The ballet hosted a dinner for Barnett and about 70 former dancers, staffers and board members, and then it introduced him at curtain call on "Nutcracker's" opening night. After he spoke, the curtain pulled back, revealing some 35 dancers from the early years.
McFall proposed the idea of his predecessor dancing in "Four Seasons," along with his long-ago "Nutcracker" partner Ann Burton Avery, during the course of planning for the reunion. Barnett, who has been commuting from his home in Asheville, N.C., wasn’t sure his balky left knee could hold up. It had required three surgeries after years of dancing eight “Nutcrackers” a week for eight weeks for Balanchine in New York before taking the show on tour.

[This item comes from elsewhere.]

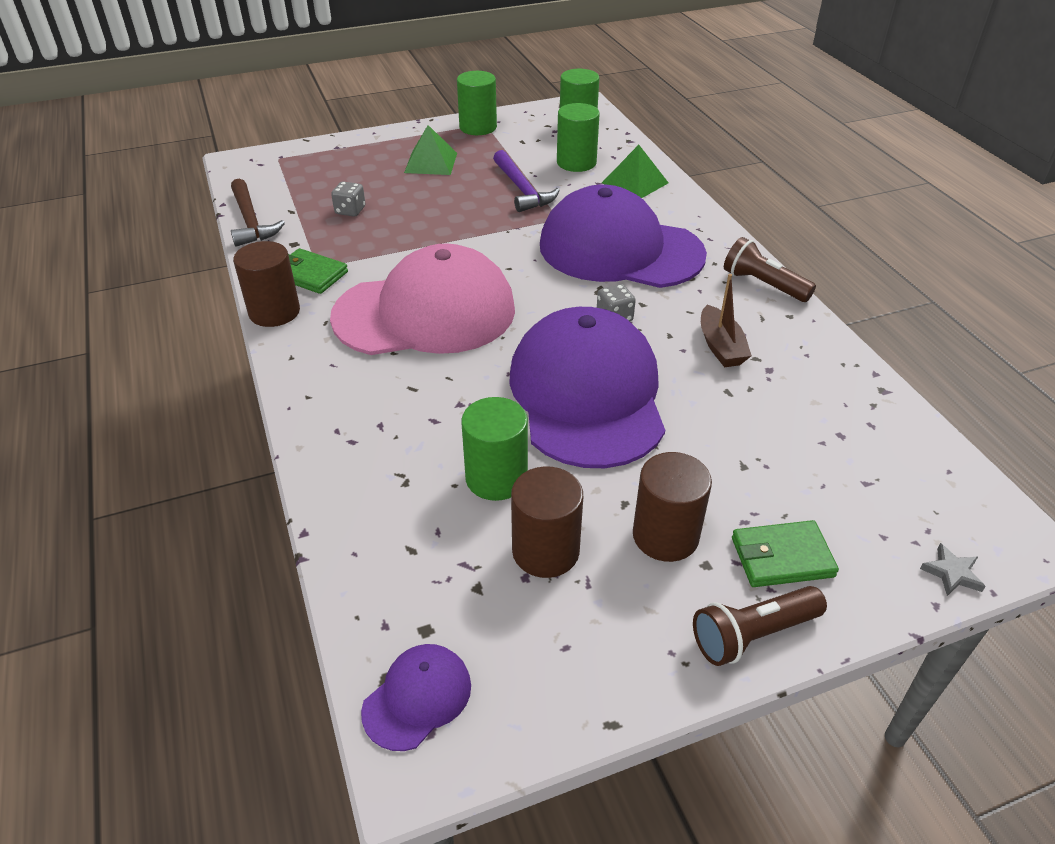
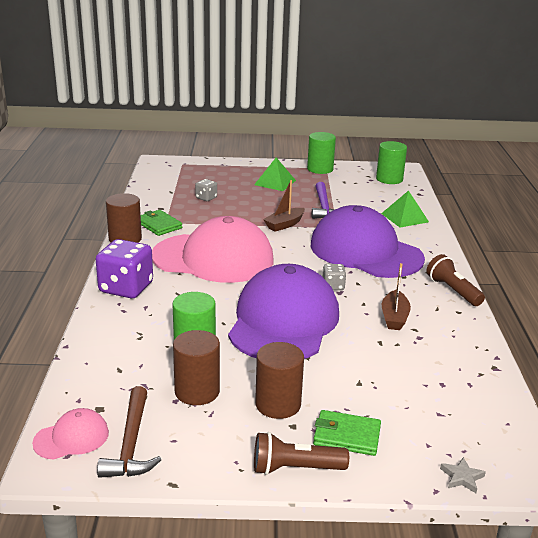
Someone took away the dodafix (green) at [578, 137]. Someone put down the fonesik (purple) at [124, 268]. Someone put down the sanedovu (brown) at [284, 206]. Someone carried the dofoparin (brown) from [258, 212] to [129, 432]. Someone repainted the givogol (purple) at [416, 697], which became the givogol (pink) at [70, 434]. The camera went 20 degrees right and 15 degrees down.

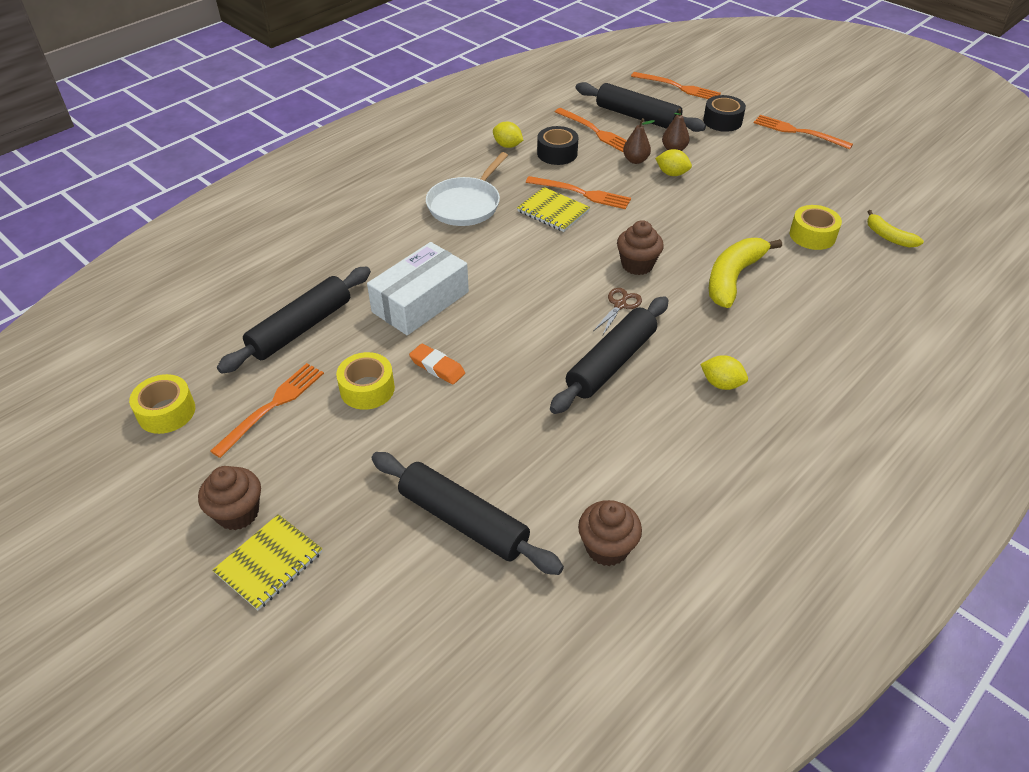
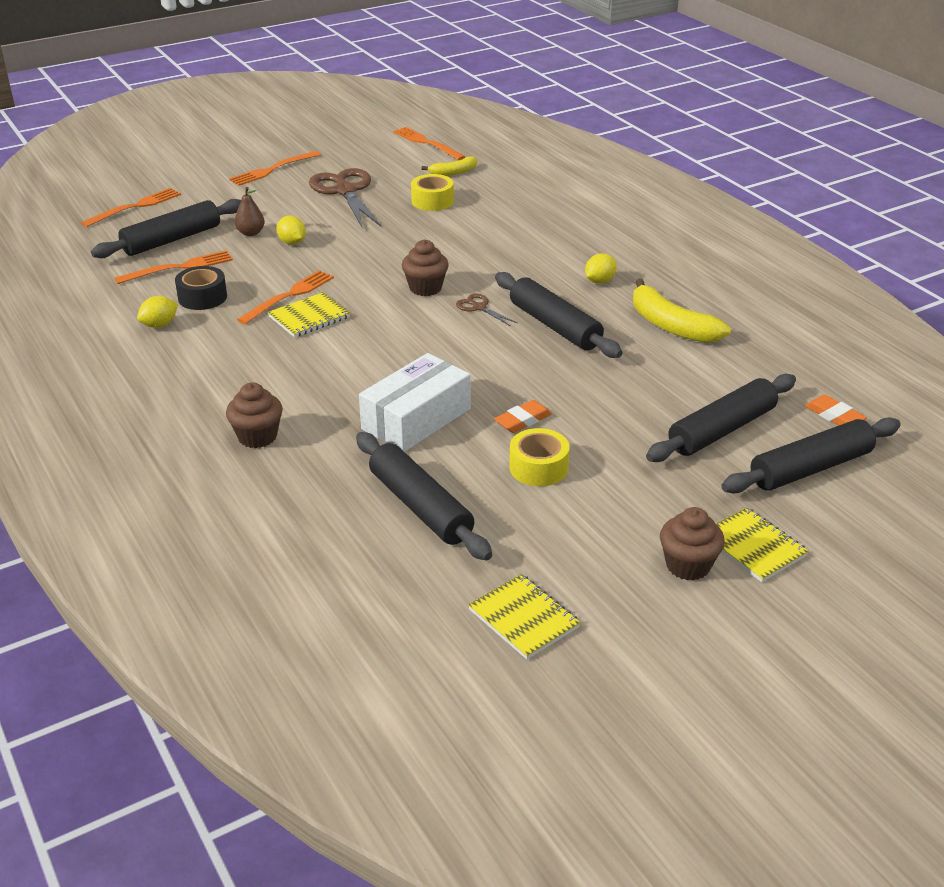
Someone took away the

Virginia Barnett told her husband he was out of his mind. “She always says to me, ‘Bobby, when are you going to retire?’ ” he recounted, a twinkle of mischief in his eyes. “ ‘I know you say you’re retired, but when are you really going to retire?’ ”
Barnett, who teaches part time at the South Carolina Governor’s School for the Arts and Humanities in Greenville and has coached at places as far-flung as Alaska, Hawaii and the Philippines, says his spouse knows the answer: never, if he can help it.

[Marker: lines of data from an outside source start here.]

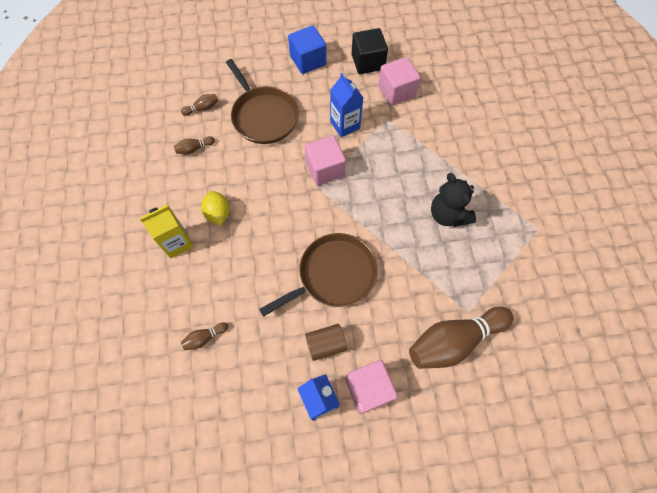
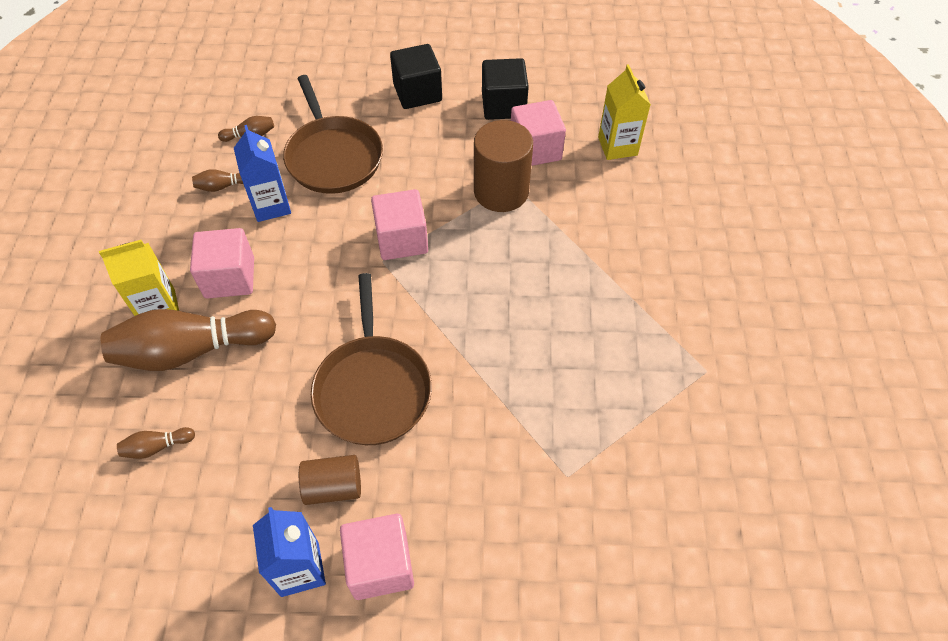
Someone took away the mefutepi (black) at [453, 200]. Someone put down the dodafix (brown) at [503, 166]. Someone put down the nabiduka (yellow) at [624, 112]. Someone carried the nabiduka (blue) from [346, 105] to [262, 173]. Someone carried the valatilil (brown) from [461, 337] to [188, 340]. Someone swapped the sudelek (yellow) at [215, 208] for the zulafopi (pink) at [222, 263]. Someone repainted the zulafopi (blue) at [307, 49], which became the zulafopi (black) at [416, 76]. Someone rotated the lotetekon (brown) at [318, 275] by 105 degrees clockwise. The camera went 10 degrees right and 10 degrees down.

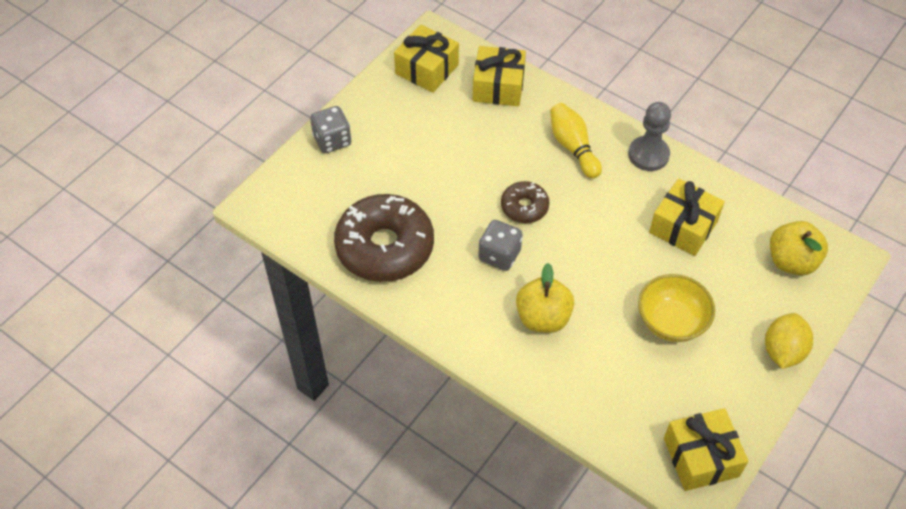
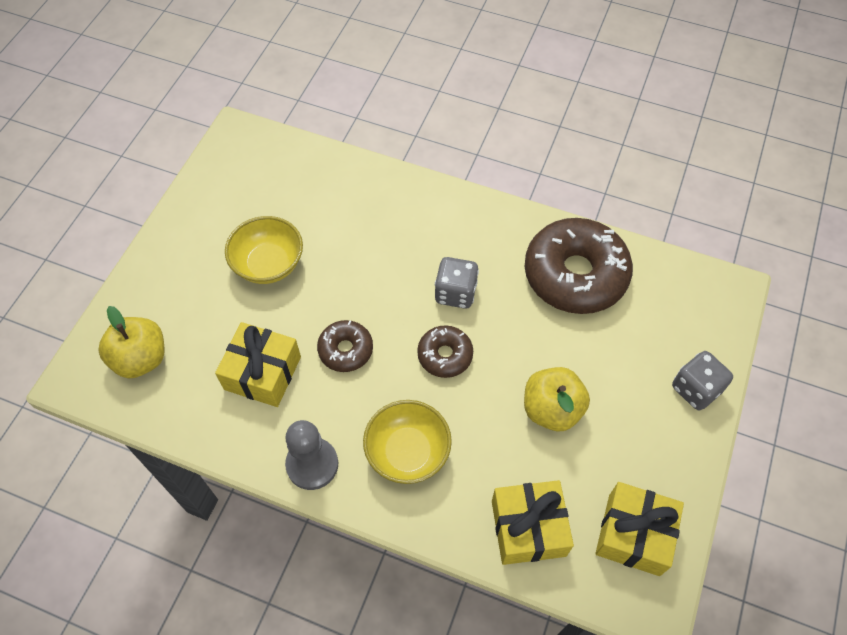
Someone took away the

He’s particularly proud to be reunited with former students from his years running the ballet’s school -- Christian Clark and sisters Courtney and Kristine Necessary, all three now matured into company dancers.
Barnett says he’s impressed with the talent and training in McFall’s corps. But when this old dancer who embodies the vulnerable spirit of winter in “Four Seasons” is asked whether he’s envious of their youth, he quickly responds, “No, I don’t want to do it again, but I admire them.”
The feeling is mutual. “Really inspiring,” said one of “Four Seasons’ ” leads, Tara Lee. “Just having his nurturing presence in the studio brings a richness.” Added John Welker, who dances the central role of Man: “It’s an honor. I keep telling myself if I can dance that well when I’m his age, I’ll be blessed.”
Barnett, whose right knee had to be treated by a naturopath for a pinched meniscus since rehearsals started, downplays his footwork. Still, the effort makes his snow-white locks fall over his brow and causes him to breathe deeply by rehearsal’s end.
“This is a nice place to be,” he said with a peaceable smile. “You’ve lived your life and you’ve done what you wanted to do, and I think it’s great to be 84 and be able to get up there and move around.
“Because a lot of 84-year-olds can’t do that,” added a very rare one who can.
Dance preview
Vivaldi’s "Four Seasons”
7:30 p.m. Thursday, 8 p.m. Friday, 2 and 8 p.m. Saturday, 2 p.m. Sunday at Cobb Energy Centre. Tickets, $20-$120, at www.ticketmaster.com . 1-800-982-2787.